Asparagus only. SPICE TIME IMITATION CHICKEN BOUILLON. Salt and pepper. That is it. That’s all it takes to make a delectable asparagus soup.
- So, living in Northampton, Massachusetts while attending school, not that far from home, we rented an apartment in a house. The owners owned a farm. The wife once exclaimed while conversing – oh the kids came home to pick grass – something they never wanted to do when young and she laughed. I must have looked quizzical.
- Asparagus, she said. That’s what we call grass. Pickin’ grass. Asparagus.
Serve hot or cold.
You may ask why not use canned asparagus if you cook the fresh to look and texture like canned? Good question.
The canned or jarred is more expensive and there’s not enough broth, and sometimes it’s too soft. Plus you’d need a few cans/jars to equal two pounds of the fresh asparagus.

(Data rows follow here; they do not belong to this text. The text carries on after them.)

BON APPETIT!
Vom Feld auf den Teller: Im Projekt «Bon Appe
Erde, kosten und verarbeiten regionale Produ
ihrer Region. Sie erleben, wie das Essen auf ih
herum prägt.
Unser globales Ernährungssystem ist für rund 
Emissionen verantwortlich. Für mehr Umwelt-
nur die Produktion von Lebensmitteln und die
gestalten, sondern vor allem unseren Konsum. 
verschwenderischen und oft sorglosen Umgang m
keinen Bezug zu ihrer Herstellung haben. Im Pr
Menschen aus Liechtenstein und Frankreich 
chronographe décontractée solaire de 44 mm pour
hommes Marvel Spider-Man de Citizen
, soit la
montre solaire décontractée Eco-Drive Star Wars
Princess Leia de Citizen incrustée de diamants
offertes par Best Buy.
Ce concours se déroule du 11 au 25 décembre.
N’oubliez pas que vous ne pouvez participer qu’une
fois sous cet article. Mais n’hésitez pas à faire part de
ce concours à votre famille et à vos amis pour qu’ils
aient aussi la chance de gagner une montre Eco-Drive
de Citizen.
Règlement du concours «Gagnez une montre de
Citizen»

There’s no cream in this soup, even though it looks and feels creamy.
Makes 6-1/2 cups
2 lbs. fresh asparagus – remove bottom 3rd of stalks and keep the top 2/3rds for this recipe and rinse well – especially those tips (if tips are slimy or smelly, cut them off – the best advice is to use them within a day or two at most after purchase)
fresh grind black pepper
1 T. SPICE TIME IMITATION CHICKEN BOUILLON
5 c. total of the water asparagus was cooked in
1- Cook asparagus in large pot with lots of water and enough salt to flavor the stalks.

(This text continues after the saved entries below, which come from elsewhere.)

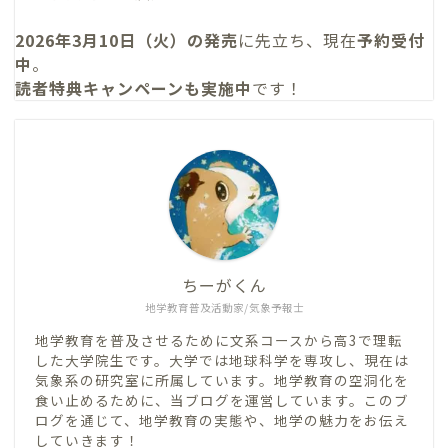
2026年3月10日（火）の発売
に先立ち、現在
予約受付
中
。
読者特典キャンペーンも実施中
です！
ちーがくん
地学教育普及活動家/気象予報士
地学教育を普及させるために文系コースから高3で理転
した大学院生です。大学では地球科学を専攻し、現在は
気象系の研究室に所属しています。地学教育の空洞化を
食い止めるために、当ブログを運営しています。このブ
ログを通じて、地学教育の実態や、地学の魅力をお伝え
していきます！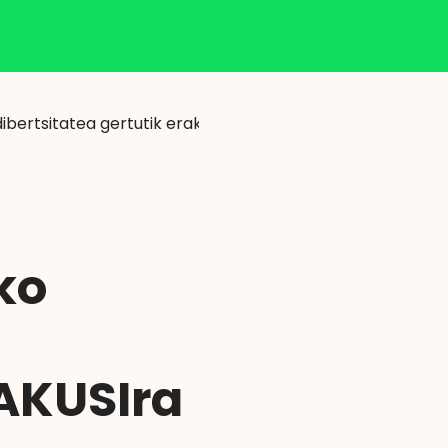
Klisk
dibertsitatea gertutik erakutsiko digun saioa, MAKUSIra irit
ko
MAKUSIra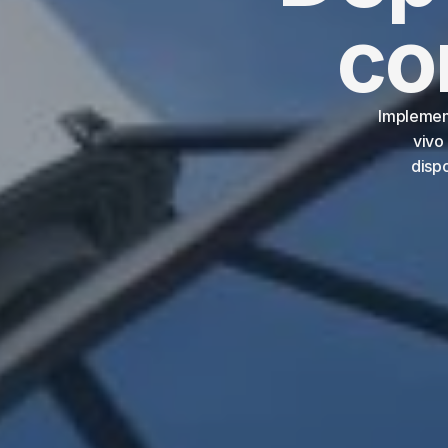
co
Implement
vivo
dispo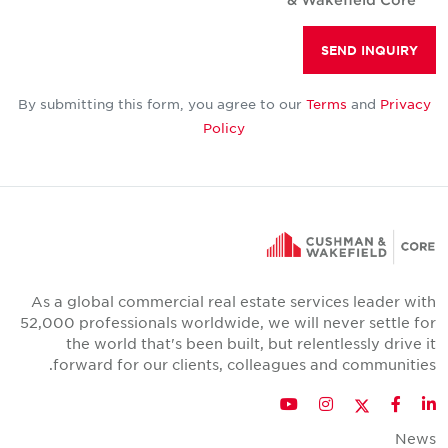
SEND INQUIRY
By submitting this form, you agree to our
Terms
and
Privacy
Policy
As a global commercial real estate services leader with
52,000 professionals worldwide, we will never settle for
the world that's been built, but relentlessly drive it
forward for our clients, colleagues and communities.
Twitter
YouTube
Instagram
Facebook
LinkedIn
News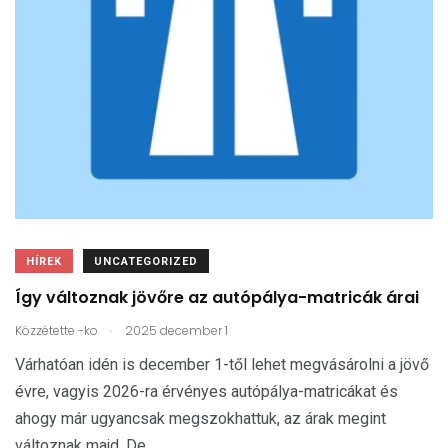
HÍREK
UNCATEGORIZED
Így változnak jövőre az autópálya-matricák árai
.
Közzétette
-ko
2025 december 1
Várhatóan idén is december 1-től lehet megvásárolni a jövő
évre, vagyis 2026-ra érvényes autópálya-matricákat és
ahogy már ugyancsak megszokhattuk, az árak megint
változnak majd. De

2- Bring to boil, and cook till tender. Turn heat off, cover and let set till asparagus becomes olive green and very soft.
• They need to look and texture like canned/jarred asparagus.

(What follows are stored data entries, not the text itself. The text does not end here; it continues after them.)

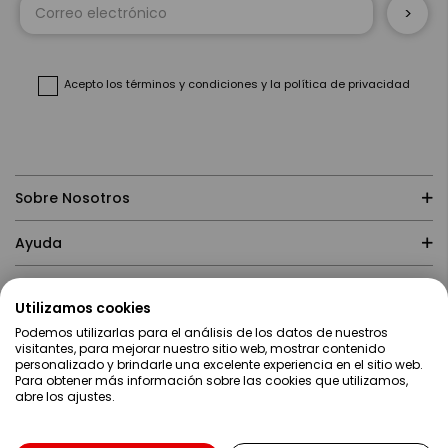
a
nuestro
boletín
de
noticias:
Acepto
los términos y condiciones
y
la política de privacidad
Sobre Nosotros
Ayuda
Compras
Utilizamos cookies
Podemos utilizarlas para el análisis de los datos de nuestros
Contacto
visitantes, para mejorar nuestro sitio web, mostrar contenido
personalizado y brindarle una excelente experiencia en el sitio web.
Para obtener más información sobre las cookies que utilizamos,
abre los ajustes.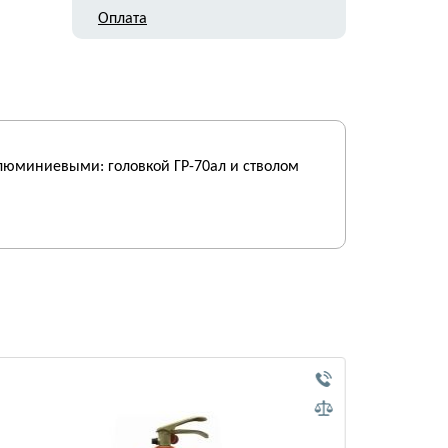
Оплата
люминиевыми: головкой ГР-70ал и стволом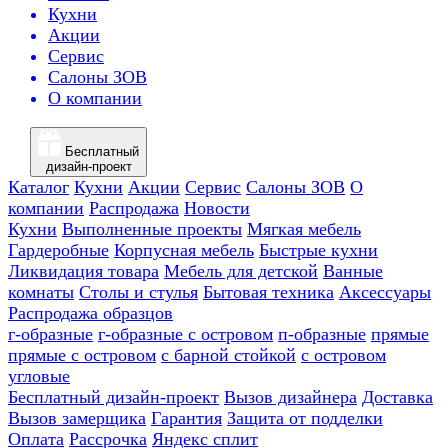
Кухни
Акции
Сервис
Салоны ЗОВ
О компании
Бесплатный
дизайн-проект
Каталог
Кухни
Акции
Сервис
Салоны ЗОВ
О
компании
Распродажа
Новости
Кухни
Выполненные проекты
Мягкая мебель
Гардеробные
Корпусная мебель
Быстрые кухни
Ликвидация товара
Мебель для детской
Ванные
комнаты
Столы и стулья
Бытовая техника
Аксессуары
Распродажа образцов
г-образные
г-образные с островом
п-образные
прямые
прямые с островом
с барной стойкой
с островом
угловые
Бесплатный дизайн-проект
Вызов дизайнера
Доставка
Вызов замерщика
Гарантия
Защита от подделки
Оплата
Рассрочка
Яндекс сплит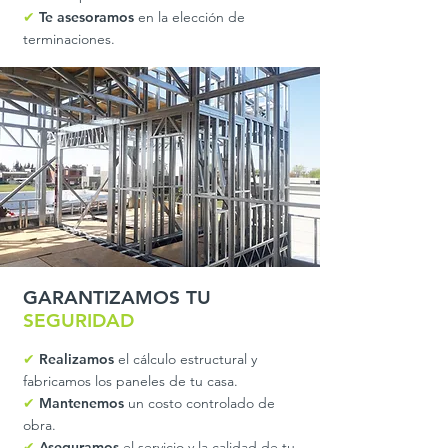
✔
Te asesoramos
en la elección de
terminaciones.
GARANTIZAMOS TU
SEGURIDAD
✔
Realizamos
el cálculo estructural y
fabricamos los paneles de tu casa.
✔
Mantenemos
un costo controlado de
obra.
✔
Aseguramos
el servicio y la calidad de tu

3- Lift out of water to colander.
4- Measure out 5 cups water from pot.
5- Place 4 cups water in blender container with the asparagus. Blend till smooth.
6- Transfer to clean pot.
7- Add the additional one cup cooking water reserved from pan.
8- Add salt and fresh ground black pepper to taste plus the bouillon. Stir well to dissolve.
9- Serve immediately or package when cool enough and refrigerate.
10- to serve: Garnish with fresh basil or mint leaf.